Met betrekking tot de gevorderde wettelijke rente overweegt de rechtbank het volgende. Niet is gebleken dat partijen een fatale betalingstermijn zijn overeengekomen. De eenzijdige in de factuur opgenomen termijn van 8 dagen is daarvoor onvoldoende. Verder heeft Ekowarmte weliswaar onbestreden gesteld dat zij A&F heeft aangemaand, maar zij heeft niet gesteld vanaf welke datum A&F in verzuim is terwijl dat ook niet anderszins is gebleken. De wettelijke rente zal daarom worden toegewezen vanaf 25 februari 2022, zijnde de dag van dagvaarding.
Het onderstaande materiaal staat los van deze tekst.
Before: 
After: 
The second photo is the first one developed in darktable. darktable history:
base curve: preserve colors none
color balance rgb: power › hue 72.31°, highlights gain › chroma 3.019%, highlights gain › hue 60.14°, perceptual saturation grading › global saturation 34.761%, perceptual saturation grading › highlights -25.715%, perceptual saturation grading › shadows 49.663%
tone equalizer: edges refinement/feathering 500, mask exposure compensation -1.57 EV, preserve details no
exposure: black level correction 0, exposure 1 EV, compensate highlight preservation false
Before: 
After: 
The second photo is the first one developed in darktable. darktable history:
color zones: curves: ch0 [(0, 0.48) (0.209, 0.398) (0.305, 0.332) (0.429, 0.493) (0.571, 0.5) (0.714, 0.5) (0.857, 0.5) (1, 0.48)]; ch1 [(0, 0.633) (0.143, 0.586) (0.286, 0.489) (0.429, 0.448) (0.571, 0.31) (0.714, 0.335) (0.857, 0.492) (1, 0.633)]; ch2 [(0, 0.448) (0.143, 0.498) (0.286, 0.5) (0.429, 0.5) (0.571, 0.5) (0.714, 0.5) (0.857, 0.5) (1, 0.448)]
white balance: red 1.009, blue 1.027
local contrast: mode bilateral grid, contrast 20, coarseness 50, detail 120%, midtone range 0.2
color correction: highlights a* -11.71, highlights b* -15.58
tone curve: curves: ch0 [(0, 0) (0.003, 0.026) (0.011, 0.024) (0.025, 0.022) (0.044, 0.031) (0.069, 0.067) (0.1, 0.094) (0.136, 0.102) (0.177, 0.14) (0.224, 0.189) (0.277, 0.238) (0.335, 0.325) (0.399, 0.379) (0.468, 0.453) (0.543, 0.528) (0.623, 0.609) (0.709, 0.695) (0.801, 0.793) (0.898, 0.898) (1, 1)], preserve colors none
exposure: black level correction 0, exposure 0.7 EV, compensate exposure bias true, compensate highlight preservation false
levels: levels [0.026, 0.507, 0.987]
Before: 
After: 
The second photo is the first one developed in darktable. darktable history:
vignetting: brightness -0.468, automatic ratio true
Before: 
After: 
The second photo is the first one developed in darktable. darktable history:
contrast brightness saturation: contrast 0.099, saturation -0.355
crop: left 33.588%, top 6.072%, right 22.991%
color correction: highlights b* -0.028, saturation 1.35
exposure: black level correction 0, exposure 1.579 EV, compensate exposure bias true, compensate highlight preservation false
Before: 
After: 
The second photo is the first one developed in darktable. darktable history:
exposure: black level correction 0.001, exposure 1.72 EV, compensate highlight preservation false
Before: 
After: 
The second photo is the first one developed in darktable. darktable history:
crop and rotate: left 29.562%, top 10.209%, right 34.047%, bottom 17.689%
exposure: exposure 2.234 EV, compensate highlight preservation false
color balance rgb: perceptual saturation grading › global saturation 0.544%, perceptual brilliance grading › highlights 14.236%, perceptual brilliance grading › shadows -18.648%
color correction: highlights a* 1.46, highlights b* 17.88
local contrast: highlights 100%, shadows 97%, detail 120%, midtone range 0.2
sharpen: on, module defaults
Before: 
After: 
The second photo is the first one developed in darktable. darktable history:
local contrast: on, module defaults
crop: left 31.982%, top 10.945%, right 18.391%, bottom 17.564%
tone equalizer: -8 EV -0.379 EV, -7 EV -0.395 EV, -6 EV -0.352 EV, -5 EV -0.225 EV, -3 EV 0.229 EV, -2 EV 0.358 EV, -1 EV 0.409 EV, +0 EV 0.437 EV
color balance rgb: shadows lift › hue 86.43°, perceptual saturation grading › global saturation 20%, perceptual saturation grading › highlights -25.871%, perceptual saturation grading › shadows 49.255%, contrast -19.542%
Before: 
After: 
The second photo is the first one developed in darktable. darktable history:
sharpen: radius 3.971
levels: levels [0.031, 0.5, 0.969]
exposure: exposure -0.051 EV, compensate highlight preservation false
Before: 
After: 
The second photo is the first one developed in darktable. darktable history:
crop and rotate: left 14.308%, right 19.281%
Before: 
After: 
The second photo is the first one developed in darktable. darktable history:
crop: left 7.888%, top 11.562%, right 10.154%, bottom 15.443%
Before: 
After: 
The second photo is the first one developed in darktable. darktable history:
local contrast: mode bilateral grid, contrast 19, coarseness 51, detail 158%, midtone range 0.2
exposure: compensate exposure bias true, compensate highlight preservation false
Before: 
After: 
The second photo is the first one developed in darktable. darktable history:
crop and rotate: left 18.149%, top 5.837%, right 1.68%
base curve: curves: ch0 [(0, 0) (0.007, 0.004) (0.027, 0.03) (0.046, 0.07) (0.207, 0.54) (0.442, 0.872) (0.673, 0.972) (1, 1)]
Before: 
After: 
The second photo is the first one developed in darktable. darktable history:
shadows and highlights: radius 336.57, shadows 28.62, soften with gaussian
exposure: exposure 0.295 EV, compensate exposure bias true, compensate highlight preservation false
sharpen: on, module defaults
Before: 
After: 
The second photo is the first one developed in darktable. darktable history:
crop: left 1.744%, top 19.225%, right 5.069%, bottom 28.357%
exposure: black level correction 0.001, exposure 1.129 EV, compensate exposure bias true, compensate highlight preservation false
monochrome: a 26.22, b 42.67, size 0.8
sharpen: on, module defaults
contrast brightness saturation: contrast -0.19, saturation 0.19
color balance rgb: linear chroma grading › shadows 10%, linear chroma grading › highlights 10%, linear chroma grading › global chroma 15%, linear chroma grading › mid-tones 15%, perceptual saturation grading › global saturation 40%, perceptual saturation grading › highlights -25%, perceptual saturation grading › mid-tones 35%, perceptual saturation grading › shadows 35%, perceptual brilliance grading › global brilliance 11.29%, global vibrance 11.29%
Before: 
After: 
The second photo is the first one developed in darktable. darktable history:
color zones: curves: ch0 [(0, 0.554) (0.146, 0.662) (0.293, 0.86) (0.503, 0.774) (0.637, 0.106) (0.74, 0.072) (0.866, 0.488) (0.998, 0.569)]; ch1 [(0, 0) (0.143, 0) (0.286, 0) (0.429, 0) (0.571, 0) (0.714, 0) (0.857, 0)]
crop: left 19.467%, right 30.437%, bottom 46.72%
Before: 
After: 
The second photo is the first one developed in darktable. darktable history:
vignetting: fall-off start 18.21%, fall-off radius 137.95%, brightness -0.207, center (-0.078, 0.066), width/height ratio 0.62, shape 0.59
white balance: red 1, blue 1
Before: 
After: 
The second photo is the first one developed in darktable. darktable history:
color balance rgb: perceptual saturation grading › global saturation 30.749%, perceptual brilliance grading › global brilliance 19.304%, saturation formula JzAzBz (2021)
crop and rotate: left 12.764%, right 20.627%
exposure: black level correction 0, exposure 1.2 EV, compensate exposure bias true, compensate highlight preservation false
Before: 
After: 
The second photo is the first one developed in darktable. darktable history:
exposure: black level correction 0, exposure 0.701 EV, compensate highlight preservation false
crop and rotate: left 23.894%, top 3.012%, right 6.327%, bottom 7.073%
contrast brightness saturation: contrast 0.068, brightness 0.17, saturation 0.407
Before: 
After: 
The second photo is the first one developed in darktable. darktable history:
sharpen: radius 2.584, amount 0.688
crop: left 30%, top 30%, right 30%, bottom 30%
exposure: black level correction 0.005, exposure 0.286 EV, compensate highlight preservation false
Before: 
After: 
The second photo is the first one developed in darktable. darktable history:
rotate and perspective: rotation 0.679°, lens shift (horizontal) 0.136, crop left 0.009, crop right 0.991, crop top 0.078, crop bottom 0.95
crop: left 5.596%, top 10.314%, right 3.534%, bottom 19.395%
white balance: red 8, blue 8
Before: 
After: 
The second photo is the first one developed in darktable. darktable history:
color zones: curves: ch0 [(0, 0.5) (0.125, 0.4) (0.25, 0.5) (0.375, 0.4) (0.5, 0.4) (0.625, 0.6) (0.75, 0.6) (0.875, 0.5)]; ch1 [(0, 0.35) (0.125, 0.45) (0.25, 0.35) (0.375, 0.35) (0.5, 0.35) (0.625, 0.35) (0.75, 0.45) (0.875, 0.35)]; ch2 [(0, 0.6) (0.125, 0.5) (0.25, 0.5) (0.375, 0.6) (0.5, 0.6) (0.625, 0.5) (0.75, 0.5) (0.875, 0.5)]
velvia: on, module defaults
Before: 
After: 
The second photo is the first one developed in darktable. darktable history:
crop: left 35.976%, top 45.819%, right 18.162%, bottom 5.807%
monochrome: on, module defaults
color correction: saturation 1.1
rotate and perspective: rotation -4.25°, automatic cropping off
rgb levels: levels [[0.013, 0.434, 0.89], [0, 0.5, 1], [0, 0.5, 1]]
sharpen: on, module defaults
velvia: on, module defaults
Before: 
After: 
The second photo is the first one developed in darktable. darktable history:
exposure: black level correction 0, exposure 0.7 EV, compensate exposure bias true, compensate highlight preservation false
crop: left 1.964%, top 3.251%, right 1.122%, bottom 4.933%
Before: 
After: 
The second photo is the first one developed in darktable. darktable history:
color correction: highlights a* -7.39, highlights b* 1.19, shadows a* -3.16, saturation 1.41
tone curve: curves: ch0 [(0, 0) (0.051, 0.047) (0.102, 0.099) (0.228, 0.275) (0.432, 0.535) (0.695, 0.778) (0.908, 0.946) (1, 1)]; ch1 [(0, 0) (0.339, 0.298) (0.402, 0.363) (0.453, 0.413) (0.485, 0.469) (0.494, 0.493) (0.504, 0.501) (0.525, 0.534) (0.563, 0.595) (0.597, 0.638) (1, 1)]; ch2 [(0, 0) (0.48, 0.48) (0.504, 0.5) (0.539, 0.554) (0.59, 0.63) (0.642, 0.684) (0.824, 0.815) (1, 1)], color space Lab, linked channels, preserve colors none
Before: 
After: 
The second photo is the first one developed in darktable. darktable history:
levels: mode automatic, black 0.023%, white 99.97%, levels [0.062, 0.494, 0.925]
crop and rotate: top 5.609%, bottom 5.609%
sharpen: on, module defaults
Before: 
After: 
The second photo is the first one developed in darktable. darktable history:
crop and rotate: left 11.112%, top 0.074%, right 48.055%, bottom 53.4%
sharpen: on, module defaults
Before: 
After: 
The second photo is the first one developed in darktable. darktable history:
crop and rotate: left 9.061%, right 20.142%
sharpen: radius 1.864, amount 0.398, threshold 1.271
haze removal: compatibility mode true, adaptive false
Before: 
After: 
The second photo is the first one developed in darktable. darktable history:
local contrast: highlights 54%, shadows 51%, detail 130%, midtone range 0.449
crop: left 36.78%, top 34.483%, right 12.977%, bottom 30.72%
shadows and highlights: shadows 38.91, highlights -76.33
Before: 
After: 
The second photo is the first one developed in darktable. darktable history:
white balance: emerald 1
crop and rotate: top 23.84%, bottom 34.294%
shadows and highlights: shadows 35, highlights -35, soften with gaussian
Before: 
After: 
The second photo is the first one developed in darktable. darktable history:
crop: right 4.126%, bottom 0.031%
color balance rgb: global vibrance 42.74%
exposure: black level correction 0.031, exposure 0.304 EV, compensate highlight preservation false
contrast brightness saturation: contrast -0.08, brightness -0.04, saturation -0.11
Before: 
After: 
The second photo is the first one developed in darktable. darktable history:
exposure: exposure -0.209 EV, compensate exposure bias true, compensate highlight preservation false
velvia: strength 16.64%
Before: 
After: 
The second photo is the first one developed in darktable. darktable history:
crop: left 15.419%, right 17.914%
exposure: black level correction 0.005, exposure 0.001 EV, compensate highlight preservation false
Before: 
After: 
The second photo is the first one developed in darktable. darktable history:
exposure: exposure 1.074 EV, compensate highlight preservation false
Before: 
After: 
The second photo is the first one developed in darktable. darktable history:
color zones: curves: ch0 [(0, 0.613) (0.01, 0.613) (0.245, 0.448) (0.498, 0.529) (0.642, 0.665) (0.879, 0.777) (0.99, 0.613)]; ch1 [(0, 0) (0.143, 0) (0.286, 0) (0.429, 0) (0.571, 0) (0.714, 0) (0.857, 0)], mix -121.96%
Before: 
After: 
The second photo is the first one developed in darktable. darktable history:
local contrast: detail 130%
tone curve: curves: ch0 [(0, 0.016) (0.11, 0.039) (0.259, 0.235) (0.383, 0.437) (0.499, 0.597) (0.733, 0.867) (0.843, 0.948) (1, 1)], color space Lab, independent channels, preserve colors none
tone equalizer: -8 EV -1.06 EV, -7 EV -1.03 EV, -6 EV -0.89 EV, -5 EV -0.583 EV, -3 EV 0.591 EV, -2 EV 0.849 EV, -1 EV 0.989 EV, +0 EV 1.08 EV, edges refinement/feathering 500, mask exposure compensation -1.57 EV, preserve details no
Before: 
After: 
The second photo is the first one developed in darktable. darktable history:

Buitengerechtelijke incassokosten
4.15.
Ekowarmte vordert vergoeding van buitengerechtelijke incassokosten. Aan de wettelijke eisen voor een vergoeding voor buitengerechtelijke incassokosten is voldaan. De hoogte van de vordering zal worden getoetst aan het Besluit vergoeding voor buitengerechtelijke incassokosten (hierna: het Besluit). De gevorderde vergoeding voor buitengerechtelijke incassokosten is niet hoger dan het tarief dat in het Besluit is bepaald. Daarom wordt € 1.121,83 toegewezen.
Proceskosten en nakosten
4.16.
A&F is de partij die ongelijk krijgt en zij zal daarom in de proceskosten worden veroordeeld. Tot aan dit vonnis worden de proceskosten aan de zijde van Ekowarmte als volgt vastgesteld:
- kosten van de dagvaarding
108,41
- griffierecht
2.837,00
- salaris advocaat
1.442,00
(2 punten × € 721,00)
Totaal
4.387,41

5.De beslissing

De rechtbank
5.1.
veroordeelt A&F om aan Ekowarmte een bedrag te betalen van € 34.682,94 te vermeerderen met de wettelijke rente vanaf 25 februari 2022 tot de dag van volledige betaling;
5.2.
veroordeelt A&F om aan Ekowarmte een bedrag te betalen van € 1.121,83 aan buitengerechtelijke incassokosten;
5.3.
veroordeelt A&F in de proceskosten, aan de zijde van Ekowarmte tot dit vonnis vastgesteld op € 4.387,41;
5.4.
veroordeelt A&F in de na dit vonnis ontstane kosten, begroot op:
- € 163,00 aan salaris advocaat,
- te vermeerderen met € 85,00 aan salaris advocaat en met de explootkosten als Ekowarmte niet binnen veertien dagen na aanschrijving aan het vonnis heeft voldaan en er vervolgens betekening van de uitspraak heeft plaatsgevonden;
5.5.
verklaart dit vonnis uitvoerbaar bij voorraad;
5.6.
wijst het meer of anders gevorderde af.
Dit vonnis is gewezen door mr. M. Sanna en in het openbaar uitgesproken op 8 februari 2023.